Somewhere different...somewhere that might stand a chance of distracting his thoughts from an extraordinary woman with purple-streaked hair, a woman he’d missed more than he could possibly explain...a woman who had cut him off like a dead limb. If Kimmie had wanted to see him, these offices were like a flashing neon sign in the best part of London’s business district. She could have left a message or asked to see him. Admittedly, the changeover of receptionists was fast and furious, since any job with Kaimos Shipping was the golden ticket to a better position in a smaller company, but none of them admitted to seeing her. And she was distinctive. How could that have happened?

Quite simply, he concluded with a fierce scowl. Kimmie hadn’t wanted to see him, and so she hadn’t come near the place.

‘You have to find her, Kristof, and sort this out,’ his uncle informed him as they boarded the glass lift. ‘You’re in pain without her, and you’re being a pain to everyone you meet. And I include myself in that number,’ his uncle snapped as the glass doors slid open to reveal the vast white marble lobby of Kaimos Shipping’s London office. ‘Start with the college where she studied and work your way forward from there. Think, Kristof. Think like her.’

‘Kimmie,’ he said. ‘Her name is Kimmie Lancaster,’ he added tersely as his limo drew up at the kerb. ‘And if I thought like Kimmie I’d be the artist in residence here and not the CEO of Kaimos Shipping.’

‘Maybe you could learn something from this artistic girl.’ His uncle’s face softened in sympathy as he climbed into the rear seat. ‘She sounds a lot like your aunt, without whom I might have become a bitter tyrant rather than a loving uncle.’

‘And a good man,’ Kris added with feeling.

‘This Kimmie has certainly made an impression o

n you,’ his uncle observed as the sleek black vehicle pulled smoothly into the slow-moving London traffic.

‘You could say that,’ Kris admitted grimly.

‘I’ve seen a big change in you over the last few months, Kristof.’
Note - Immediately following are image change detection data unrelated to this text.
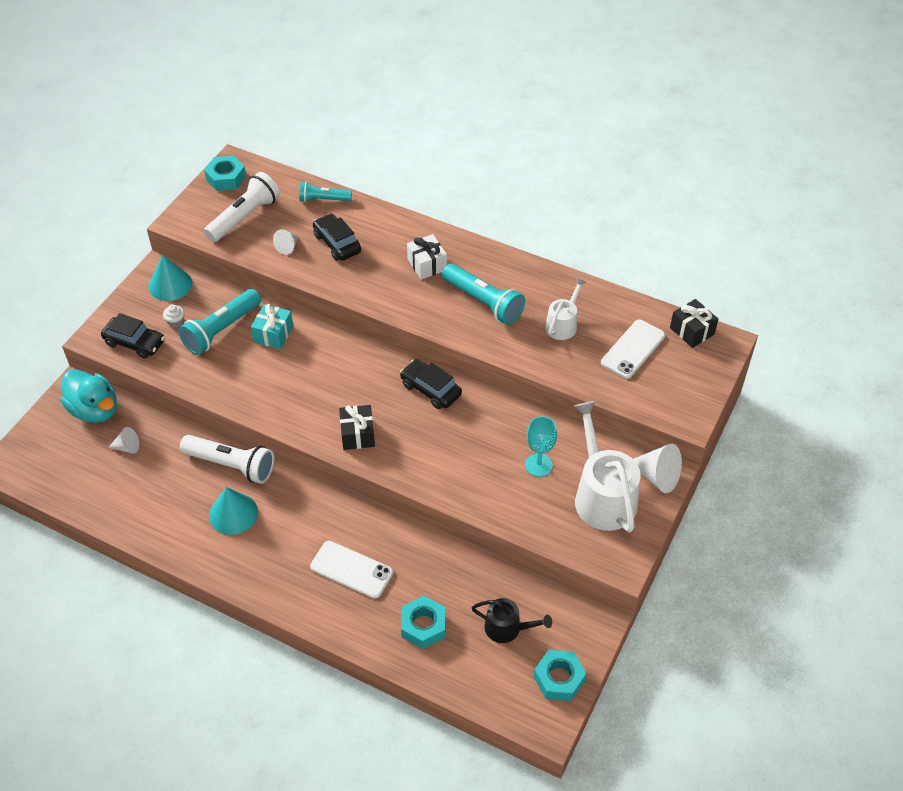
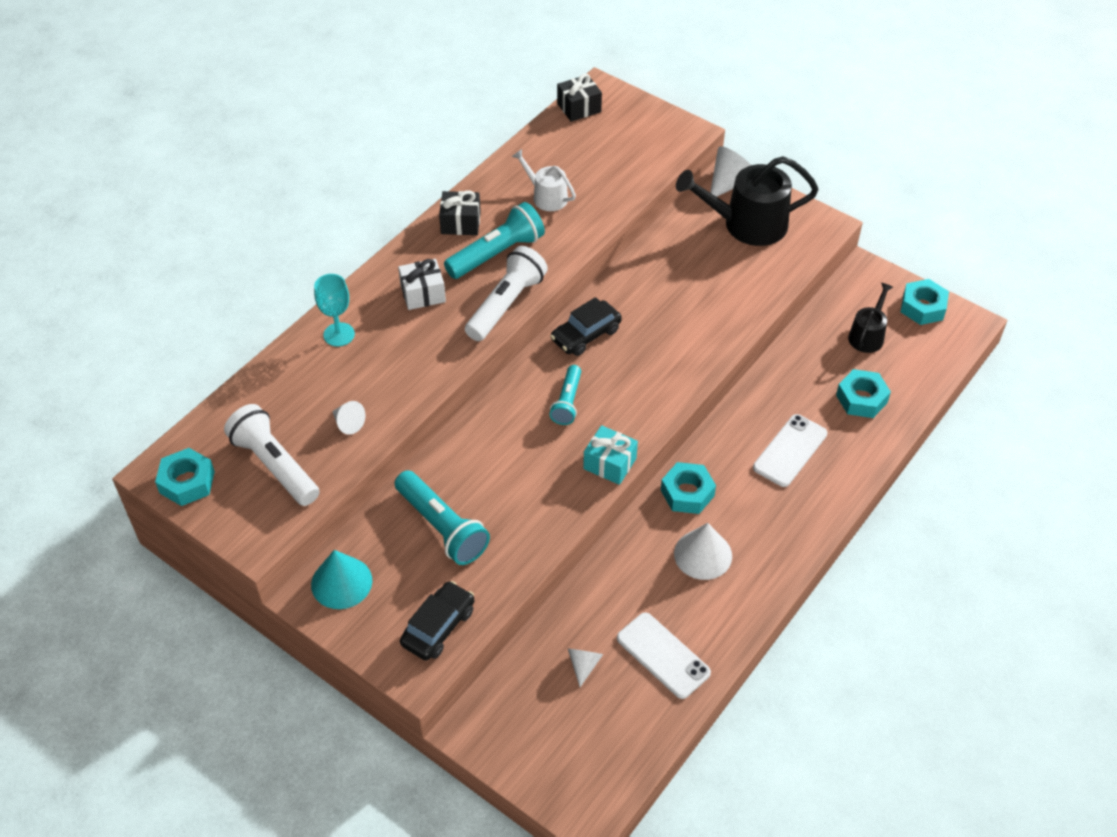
camera: 80 degrees left, 0 degrees up
(95, 410) = (513, 703): turquoise duck -> none
(175, 321) = (412, 578): white cupcake -> none
(231, 465) = (632, 552): white flashlight -> white flashlight (506, 304)
(233, 513) = (703, 554): turquoise cone -> white cone
(273, 334) = (464, 473): turquoise gift -> turquoise gift (610, 463)
(295, 496) = (687, 493): none -> turquoise nut
(323, 199) = (273, 379): turquoise flashlight -> turquoise flashlight (567, 402)
(337, 243) = (359, 373): black car -> none
(357, 434) = (637, 405): black gift -> black gift (460, 223)
(538, 465) = (703, 264): turquoise goblet -> turquoise goblet (339, 334)
(602, 496) = (747, 224): white watering can -> black watering can
(633, 349) = (593, 152): white phone -> white phone (663, 655)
He grunted noncommittally.

He was crawling out of his skin with impatience, having drawn a complete blank when it came to Kimmie’s whereabouts. Work and calls on his time had piled up remorselessly over the past few months. He’d had to delegate the search, only to end up firing the investigators. He would take charge. A full work diary had always brought him contentment in the past, but Kimmie had changed everything.
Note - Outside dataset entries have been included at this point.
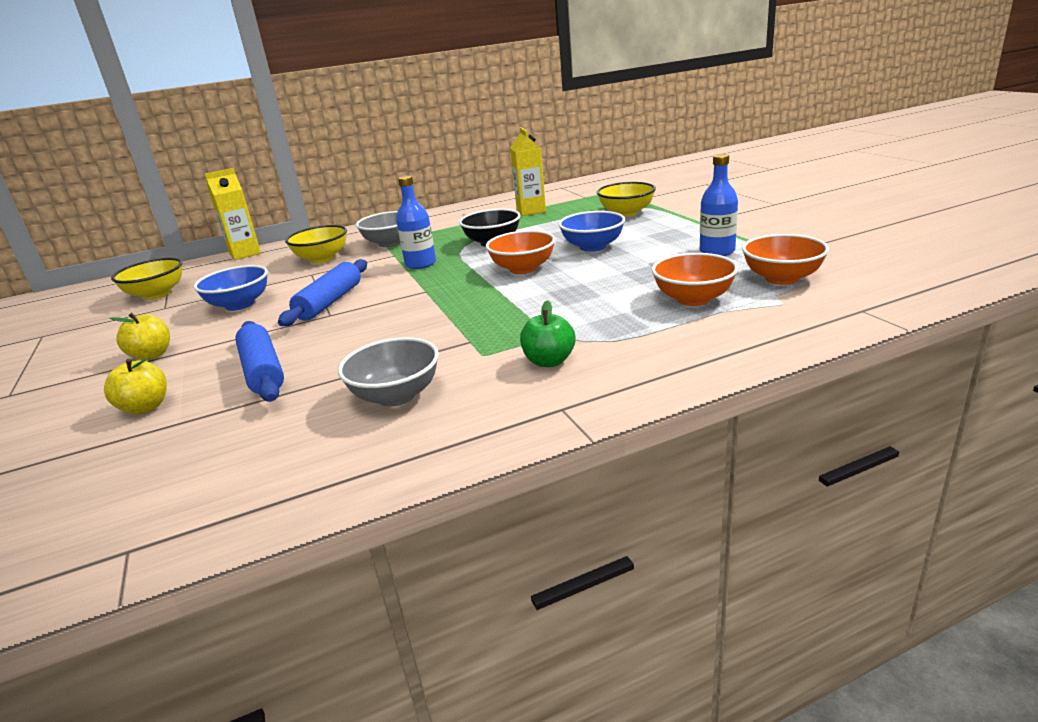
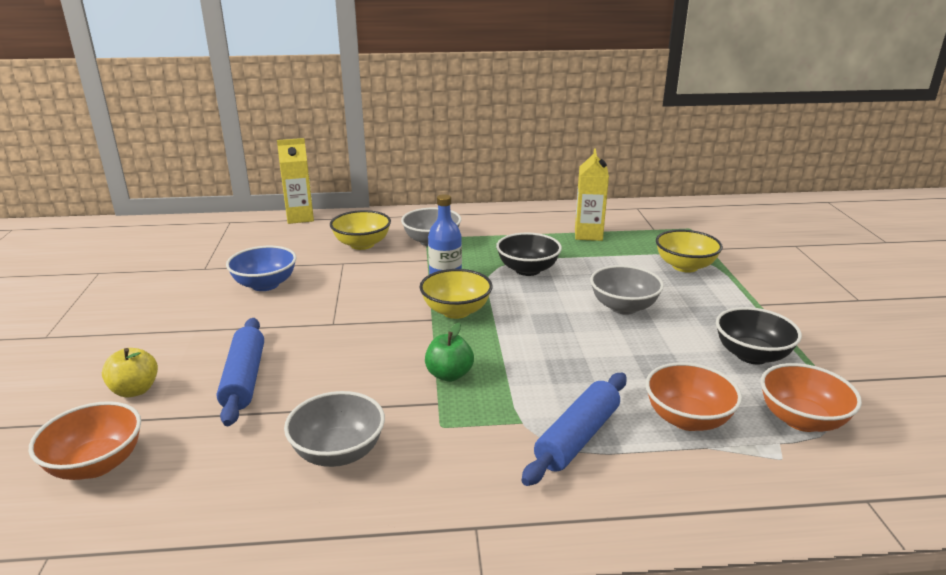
camera: 15 degrees right, 0 degrees up
(152, 355) = (168, 326): yellow apple -> none
(157, 294) = (206, 249): yellow bowl -> yellow bowl (456, 311)
(330, 302) = (341, 307): blue rolling pin -> blue rolling pin (577, 437)
(523, 269) = (538, 317): orange bowl -> orange bowl (96, 464)
(549, 361) = (497, 458): green apple -> green apple (449, 375)
(592, 247) = (623, 307): blue bowl -> grey bowl
(717, 251) = (751, 355): blue bottle -> black bowl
Try as he might, nothing could replace her. He’d found himself drifting off in crucial meetings to relive moments with her, and had known then that he’d have no rest until he found her. After the wedding debacle, he could imagine her going to ground to lick her wounds. She wouldn’t rely on him. She wouldn’t rely on anyone. And she’d be good at hiding. Kimmie had been hiding in one way or another since she was a child. The last thing she’d want would be to inconvenience anyone by unloading her worries on them. What she had to realise was that people who knew her wanted to help her, and he was in pole position where that was concerned.

‘Where are we heading now?’ his uncle asked querulously as Kris instructed the driver to take a detour on their way to the restaurant. ‘I’m hungry and you promised me lunch.’

‘And you shall have it, Uncle. As you instructed, I’m trying to think like Kimmie. She didn’t leave a number or a forwarding address with Kyria Demetriou, and the investigators seemed sure she didn’t have a mortgage, so I’m starting at square one to try and find where she might be renting.’